Leaves were treated with disinfectants to eliminate the bacteria and other non–fixed saprophytes from the surface of the leaf. Leaves were first washed with autoclaved distilled water, dipped in 70% ethanol for 10 seconds, and again washed using autoclaved distilled water. Small pieces from the infected area of the leaf were cut and washed in sterile distilled water. The leaf bits were inoculated on PDA slants and kept at 18°C. The fungal growth was observed after 10–12 days of inoculation. The isolates obtained from leaves were again sub-cultured, to obtain pure cultures. Out of several isolates obtained, finally 20 isolates were selected for further studies (Table 1). Single spores were obtained on water agar medium. For long term storage, spores were mixed in 10% glycerol in preservation vials and stored at ultra low temperature (–80°C). These cultures were stored as stock cultures for future use.

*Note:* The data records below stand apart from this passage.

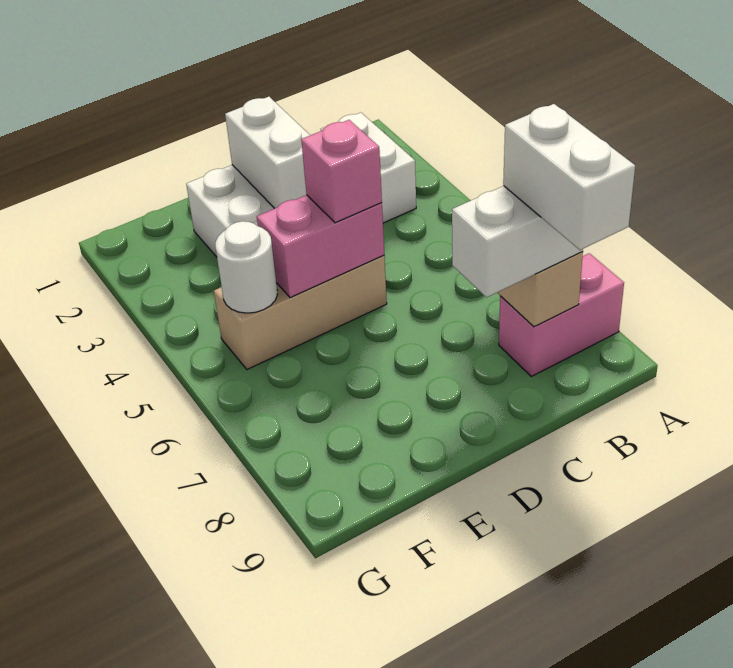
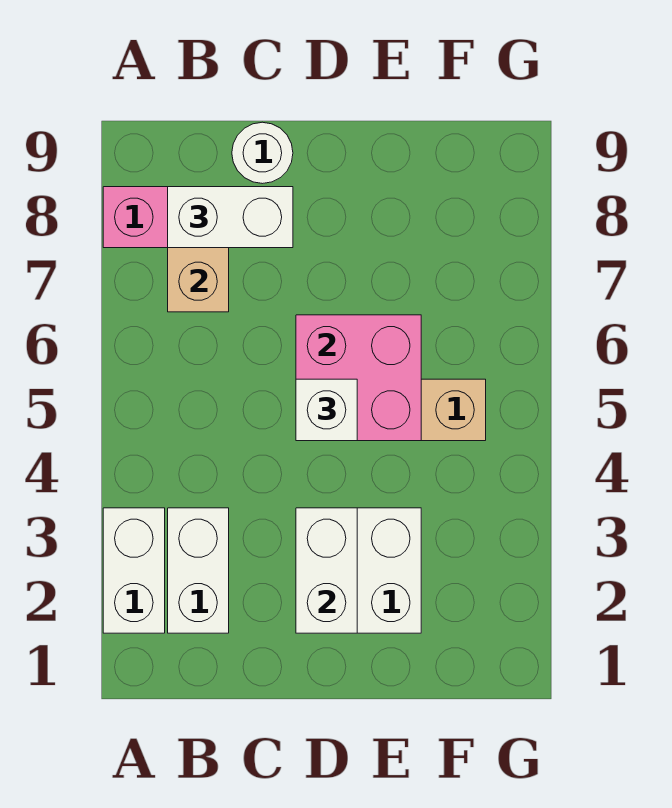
white brick B8:B9 level 4 -> white brick A2:A3 level 1
pink brick D5:E5 level 2 -> pink brick D5:E6 level 2
pink brick D5 level 3 -> white brick D5 level 3
white round brick F5 level 2 -> white round brick C9 level 1

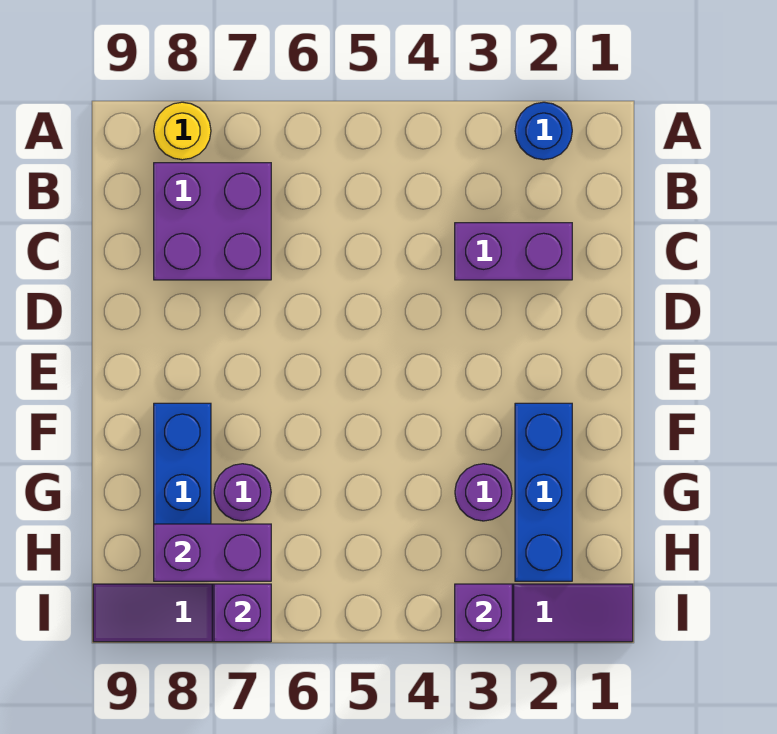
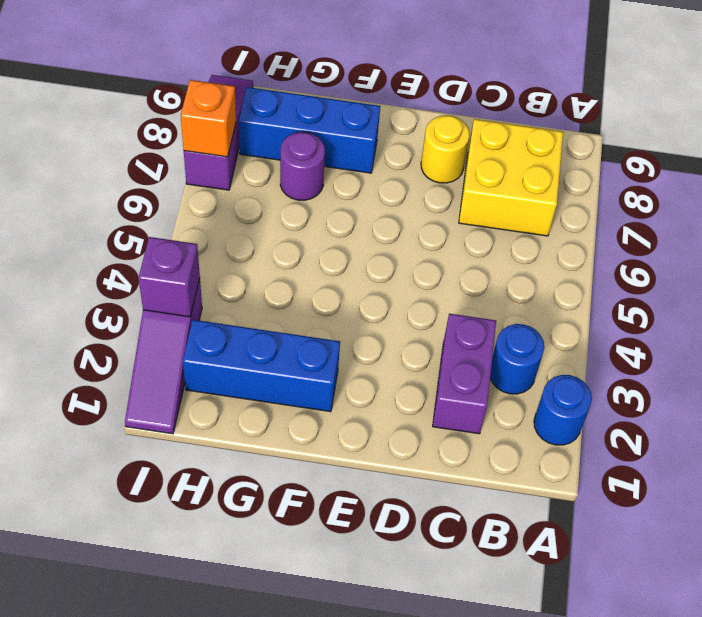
yellow round brick A8 level 1 -> yellow round brick D8 level 1
none -> blue round brick B3 level 1
purple brick B7:C8 level 1 -> yellow brick B7:C8 level 1
purple round brick G3 level 1 -> none
purple brick H7:H8 level 2 -> none
purple brick I7 level 2 -> orange brick I7 level 2

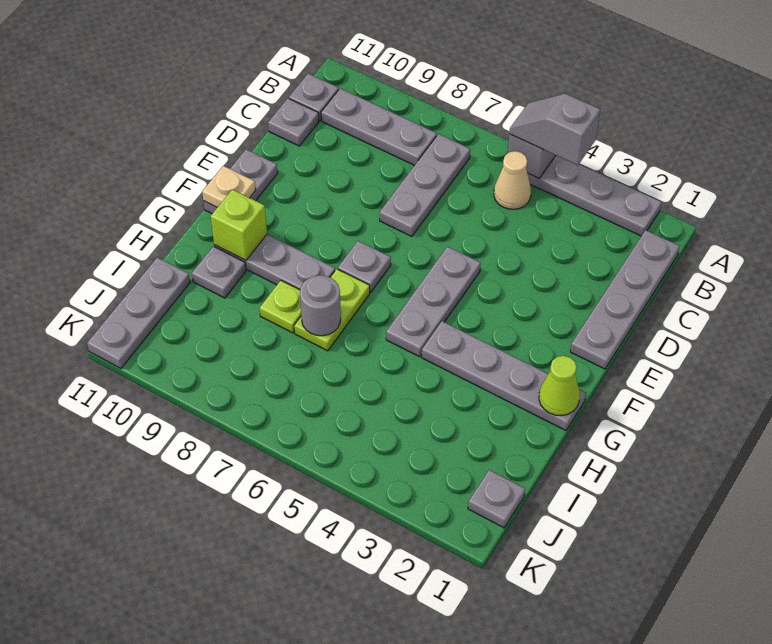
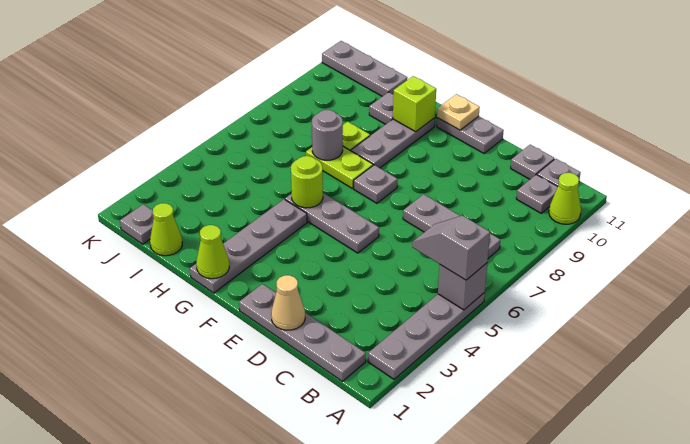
grey slope A4:A5 level 3 top 4 -> grey slope A5:B5 level 3 top A
none -> lime cone A10 level 1
tan cone B5 level 1 -> tan cone D1 level 2
grey plate B8:B10 level 1 -> grey plate B10 level 1
none -> lime round brick G5 level 2
none -> lime cone I1 level 1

Table 1: Symptoms of apple scab on leaves and fruit. Note the brown or black velvet like appearance of the spots.

Fungal DNA isolation

Genomic DNA was extracted using the CTAB method with minor modifications [17]. After 12–15 days of inoculation, hyphal mass was obtained from flasks by filtering the broth through sterile muslin cloth. Fungal mass was then dried between the folds of sterile filter paper. It was powdered in a pre–cooled pestle and mortar, using liquid nitrogen. About 1gm of fungal powder was added to preheated 10 ml CTAB buffer in centrifuge cups, and incubated for 30 minutes at 65°C in a water bath. Samples were mixed every 10 min by inverting centrifuge cups 5–6 times, to make sure that the tissue mixed well with the buffer. 10 ml chloroform: isoamyl alcohol (25:1) was added to each tube. After proper mixing, the samples were centrifuged to sediment the cell debris and the upper aqueous phase were then transferred to another tube. Later, equal volume of chilled DNA grade ethanol was added, to precipitate DNA. Samples were mixed gently and centrifuged at 8000 rpm for 5 minutes. Supernatant was discarded and pellets were washed 3 times with 70% ethanol, air dried and dissolved in 100 μl TE. The DNA samples were treated with 1μl RNase (10 mg/ml) for three hours at 37°C, to remove RNA.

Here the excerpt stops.